The following are PEs of three steelmakers with Chinese operations:

  • China Industrial Steel (OTCPK:CDNN) is profitable and its shares are trading at a PE of 3.23. The company has not yet announced its 2012 financial results. I've written about the company here at Seeking Alpha, and believe that the company is well positioned to grow as China's economy continues to grow.
  • Sutor Technology Group (NASDAQ:SUTR) is profitable, and its shares are trading at a PE of 7.26. For the second quarter of its fiscal year, ended December 31, 2012, the company had higher revenue, lower operating expenses, lower interest expenses and higher interest income, all of which contributed to a 71.4 percent increase in net income of $4.8 million, on revenues of $157.9 million.
  • China Gerui Advanced Materials Group (NASDAQ:CHOP) is profitable and its shares are a trading at a PE of 3.17. The company has not yet announced its 2012 financial results.

Conclusion

From an investment perspective, I'm basically neutral regarding the steel industry in the United States. I definitely believe that Nucor is more attractive for investors than U.S. Steel, if for no other reason than Nucor's profitability. ArcelorMittal, which is the world's largest steel producer, and which has significant U.S. operations, is not only burdened by its loss of investment grade status, but its problems in Europe.
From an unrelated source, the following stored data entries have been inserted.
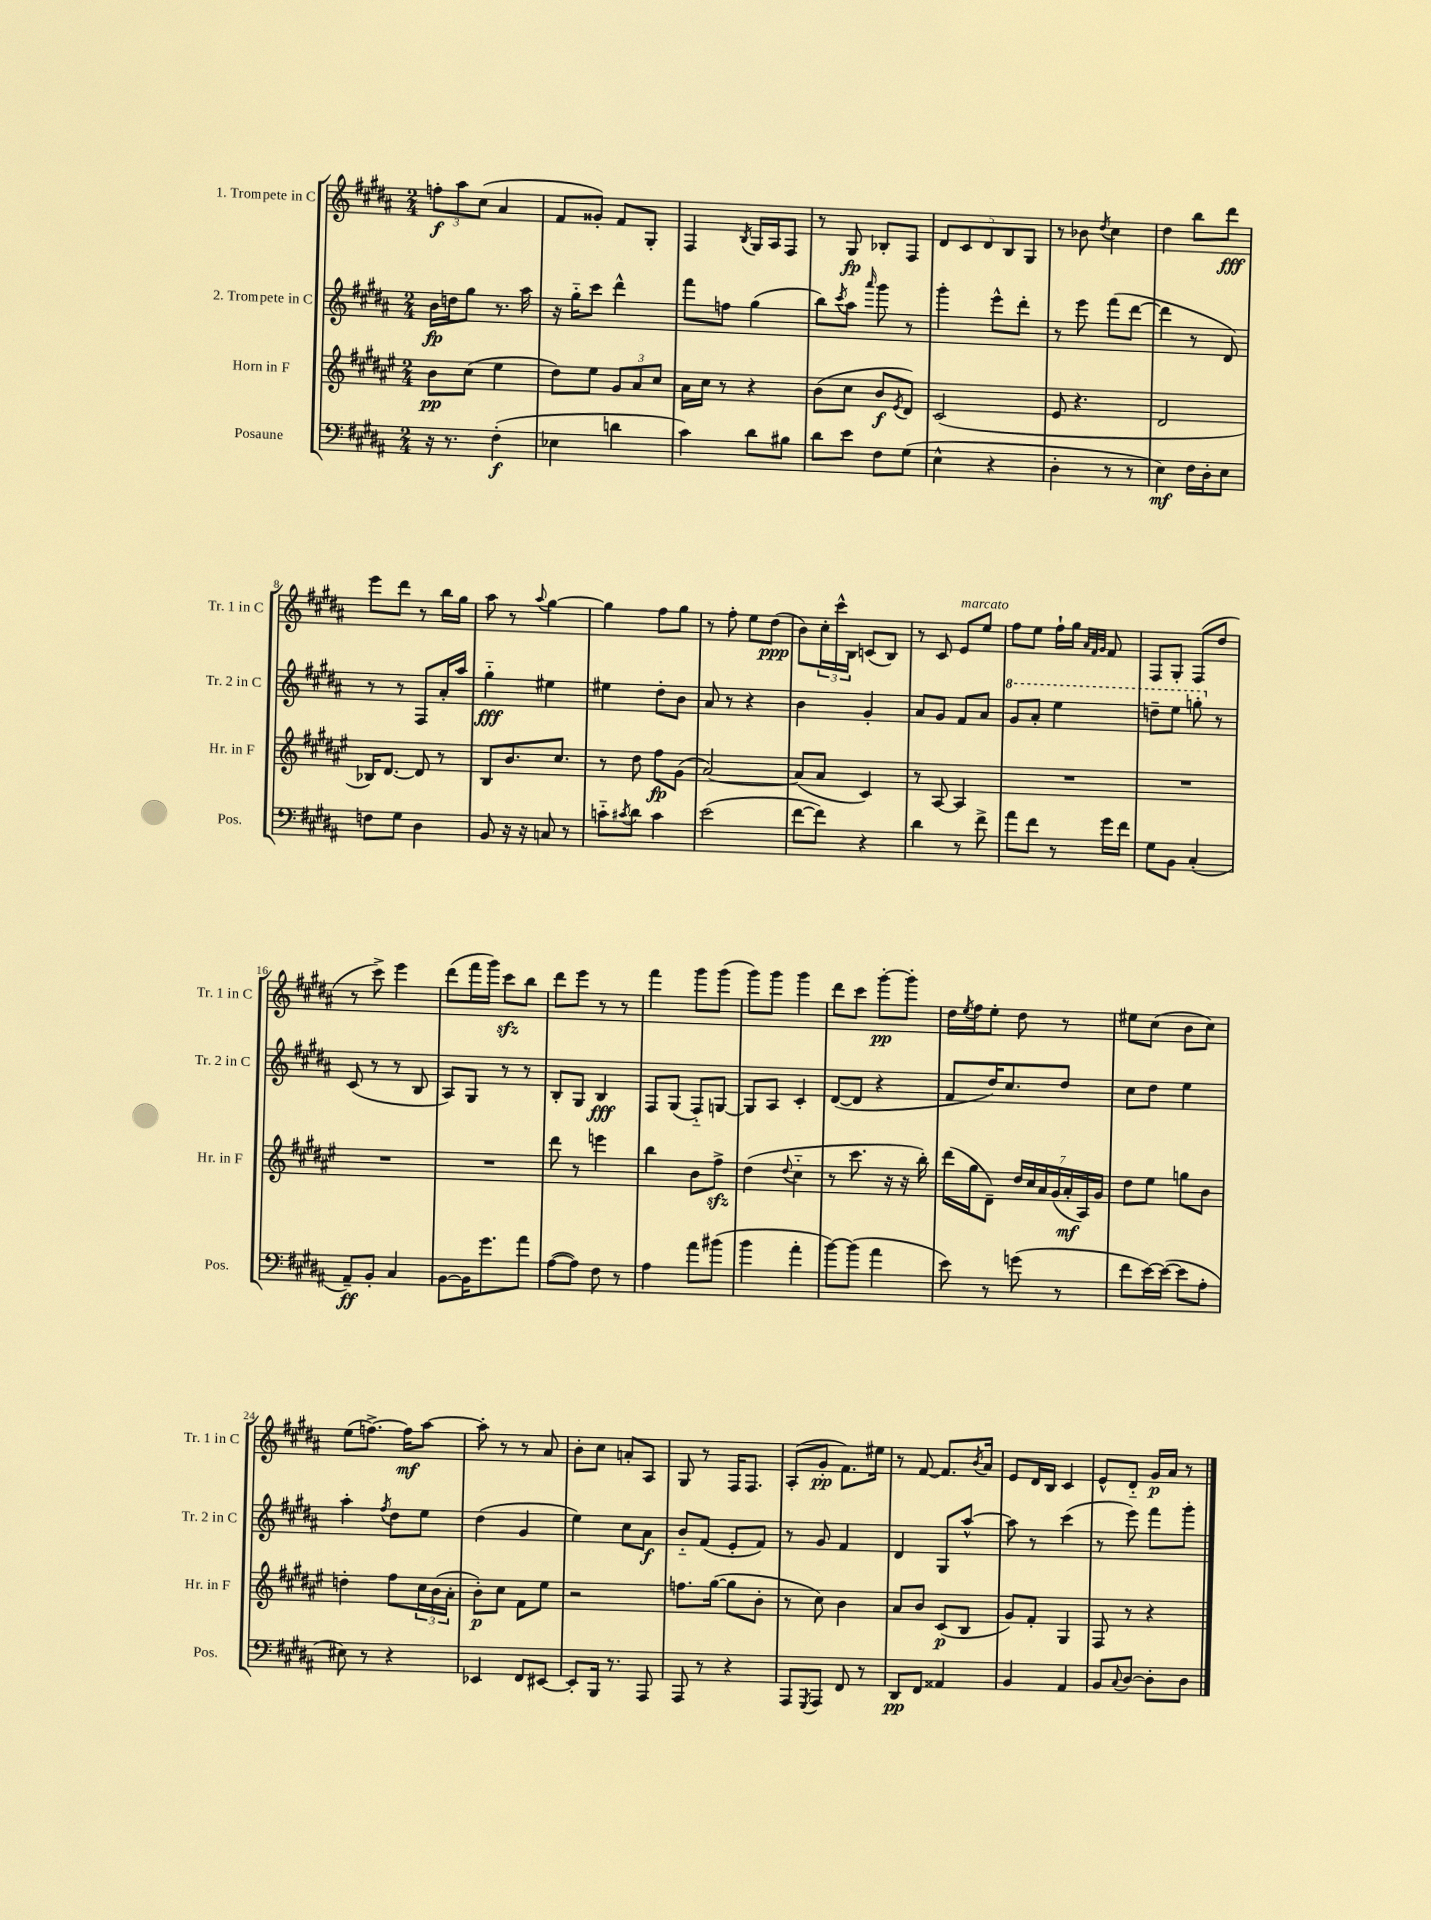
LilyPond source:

<<
\new StaffGroup <<
\new Staff = "s0" \with { instrumentName = "1. Trompete in C" shortInstrumentName = "Tr. 1 in C" } {
    \clef treble \key b \major \numericTimeSignature \time 2/4
    \tuplet 3/2 { f''8-.\f ais''8 cis''8( } ais'4 |
    fis'8 gisis'8-.) fis'8 gis8-. |
    fis4 \acciaccatura { b8 } gis16 ais16 fis8 |
    r8 gis8\fp bes8-. fis8 |
    \tuplet 5/4 { dis'8 cis'8 dis'8 b8 gis8 } |
    r8 bes'8 \acciaccatura { dis''8 } cis''4 |
    dis''4 b''8 dis'''8\fff |
    e'''8 dis'''8 r8 b''16 gis''16 |
    ais''8 r8 \appoggiatura { ais''8 } gis''4~ |
    gis''4 fis''8 gis''8 |
    r8 fis''8-. e''8 dis''8\ppp( |
    b'8) \tuplet 3/2 { cis''16-. cis'''16-^ b16 } c'8( b8) |
    r8 cis'8 e'8^\markup { \italic "marcato" } e''8 |
    fis''8 e''8 fis''16-! gis''16 \grace { ais'32 fis'32 gis'32 } fis'8 |
    fis8 gis8-. fis8( dis''8 |
    r8 cis'''8->) e'''4 |
    dis'''8( fis'''16 gis'''16) cis'''8\sfz b''8 |
    dis'''8 e'''8 r8 r8 |
    fis'''4 gis'''8 gis'''8( |
    gis'''8) gis'''8 gis'''4 |
    dis'''8 cis'''8 gis'''8~-.\pp gis'''8-. |
    dis''16 \acciaccatura { e''8 } fis''16 e''8-. dis''8 r8 |
    eis''8 cis''8( b'8 cis''8) |
    e''8( f''8.~->) f''16\mf ais''8~ |
    ais''8-. r8 r8 ais'8 |
    b'8-. cis''8 a'8-. ais8 |
    gis8 r8 fis16 fis8. |
    ais8-.( gis'8-.\pp fis'8.) eis''16 |
    r8 fis'8~ fis'8. \acciaccatura { b'8 } ais'16 |
    e'8 dis'16 b16 cis'4 |
    e'8-^ dis'8-_ gis'16\p ais'16 r8 \bar "|." |
}
\new Staff = "s1" \with { instrumentName = "2. Trompete in C" shortInstrumentName = "Tr. 2 in C" } {
    \clef treble \key b \major \numericTimeSignature \time 2/4
    b'16\fp d''16 gis''8 r8. ais''16 |
    r16 gis''16-_ cis'''8 dis'''4-^ |
    fis'''8 f''8 gis''4( |
    b''8) \acciaccatura { cis'''8 } ais''8 \grace { ais'''16 } gis'''8 r8 |
    gis'''4-. e'''8-^ dis'''8-. |
    r8 e'''8 fis'''8( dis'''8~ |
    dis'''4 r8 dis'8) |
    r8 r8 fis8 ais'16-. ais''16 |
    gis''4-_\fff eis''4 |
    eis''4 dis''8-. b'8 |
    ais'8 r8 r4 |
    b'4 gis'4-. |
    ais'8 gis'8 fis'8 ais'8 |
    \ottava #1 gis''8 ais''8-. e'''4 |
    d'''8-- e'''8 g'''8-. \ottava #0 r8 |
    cis'8( r8 r8 b8 |
    ais8) gis8 r8 r8 |
    b8-. gis8 b4\fff |
    fis8 gis8( fis8-_) g8~ |
    g8 ais8 cis'4-. |
    dis'8~( dis'8 r4 |
    fis'8 dis''16) cis''8. dis''8 |
    cis''8 dis''8 e''4 |
    ais''4-. \acciaccatura { fis''8 } dis''8 e''8 |
    dis''4( gis'4 |
    e''4) cis''8 ais'8\f |
    b'8-_ fis'8( e'8-. fis'8) |
    r8 gis'8 fis'4 |
    dis'4 gis8 ais''8~-^ |
    ais''8 r8 cis'''4( |
    r8 e'''8) fis'''8 gis'''8-. \bar "|." |
}
\new Staff = "s2" \with { instrumentName = "Horn in F" shortInstrumentName = "Hr. in F" } {
    \clef treble \key fis \major \numericTimeSignature \time 2/4
    b'8\pp cis''8( eis''4 |
    dis''8) eis''8 \tuplet 3/2 { gis'8 ais'8 cis''8 } |
    ais'16 cis''16 r8 r4 |
    b'8( cis''8 b'8\f \acciaccatura { eis'8 } dis'8) |
    cis'2( |
    eis'8 r4. |
    dis'2 |
    bes16) dis'8.~ dis'8 r8 |
    b8 b'8. cis''8. |
    r8 dis''8 fis''8\fp gis'8( |
    ais'2~) |
    ais'8( ais'8 cis'4) |
    r8 ais8~ ais4 |
    R2 |
    R2 |
    R2 |
    R2 |
    dis'''8 r8 e'''4 |
    b''4 b'8 fis''8->\sfz |
    dis''4( \appoggiatura { dis''8 } cis''4-_ |
    r8 cis'''8. r16 r16 b''16-.) |
    dis'''16( gis''16 dis'8--) \tuplet 7/4 { dis''16 cis''16 ais'16 gis'16( ais'16-.\mf ais16) gis'16 } |
    dis''8 eis''8 g''8 b'8 |
    d''4-. fis''8 \tuplet 3/2 { cis''16 b'16( ais'16-. } |
    b'8-.\p) cis''8 fis'8 eis''8 |
    r2 |
    f''8. gis''16~( gis''8 b'8-. |
    r8 cis''8) b'4 |
    ais'8 b'8 cis'8\p( b8 |
    gis'8) fis'8-. gis4 |
    fis8 r8 r4 \bar "|." |
}
\new Staff = "s3" \with { instrumentName = "Posaune" shortInstrumentName = "Pos." } {
    \clef bass \key b \major \numericTimeSignature \time 2/4
    r16 r8. fis4-.\f( |
    ees4 d'4 |
    cis'4) dis'8 bis8 |
    dis'8 e'8 fis8 gis8( |
    e4-^ r4 |
    dis4-. r8 r8 |
    e4\mf) fis16 dis16-. e8 |
    f8 gis8 dis4 |
    b,8 r16 r16 c8 r8 |
    c'8-_ \acciaccatura { cis'8 } dis'8 cis'4 |
    e'2( |
    fis'8~ fis'8) r4 |
    dis'4 r8 fis'8-> |
    ais'8 fis'8 r8 gis'16 fis'16 |
    gis8 b,8 cis4-.( |
    ais,8--\ff) b,8-. cis4 |
    b,8~ b,16 gis'8. ais'8 |
    ais8~( ais8) fis8 r8 |
    ais4 ais'8 bis'8( |
    b'4 ais'4-. |
    b'8~) b'8( ais'4 |
    e'8) r8 g'8( r8 |
    fis'8 e'16~) e'16~( e'8 ais8-. |
    eis8) r8 r4 |
    ees,4 fis,8 eis,8~ |
    eis,8-. b,,16 r8. ais,,8 |
    ais,,8 r8 r4 |
    ais,,8 \acciaccatura { gis,,8 } ais,,8 fis,8 r8 |
    dis,8\pp fis,8 aisis,4 |
    b,4 ais,4 |
    b,8 \appoggiatura { cis8 } dis8~ dis8-. dis8 \bar "|." |
}
>>
>>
Based solely on profitability, continuing economic growth in China and China being the world's largest steel market, I find three Chinese steelmakers, China Industrial Steel, Sutor Technology Group and China Gerui Advanced Materials Group, all worthy of investor consideration. The PEs of all three companies are all substantially less than the PE of Nucor, which is almost 30.

Caution

Investing in smaller-capitalization companies, as well as investing in companies in emerging markets, including China, is not suitable for all investors, and can be risky. It's important that investors thoroughly perform their own due diligence and analyze the potential risk.

The companies discussed above include major global steel producers ArcelorMittal and U.S. Steel. Investors should be concerned about ArcelorMittal due to its problems in Europe and high debt levels.

Companies discussed also include smaller capitalization companies with Chinese operations. But the Chinese companies, whose shares trade in the U.S. are all U.S. reporting issuers and subject to the reporting requirements of the U.S. Securities and Exchange Commission, so U.S. transparency and disclosure is available to investors.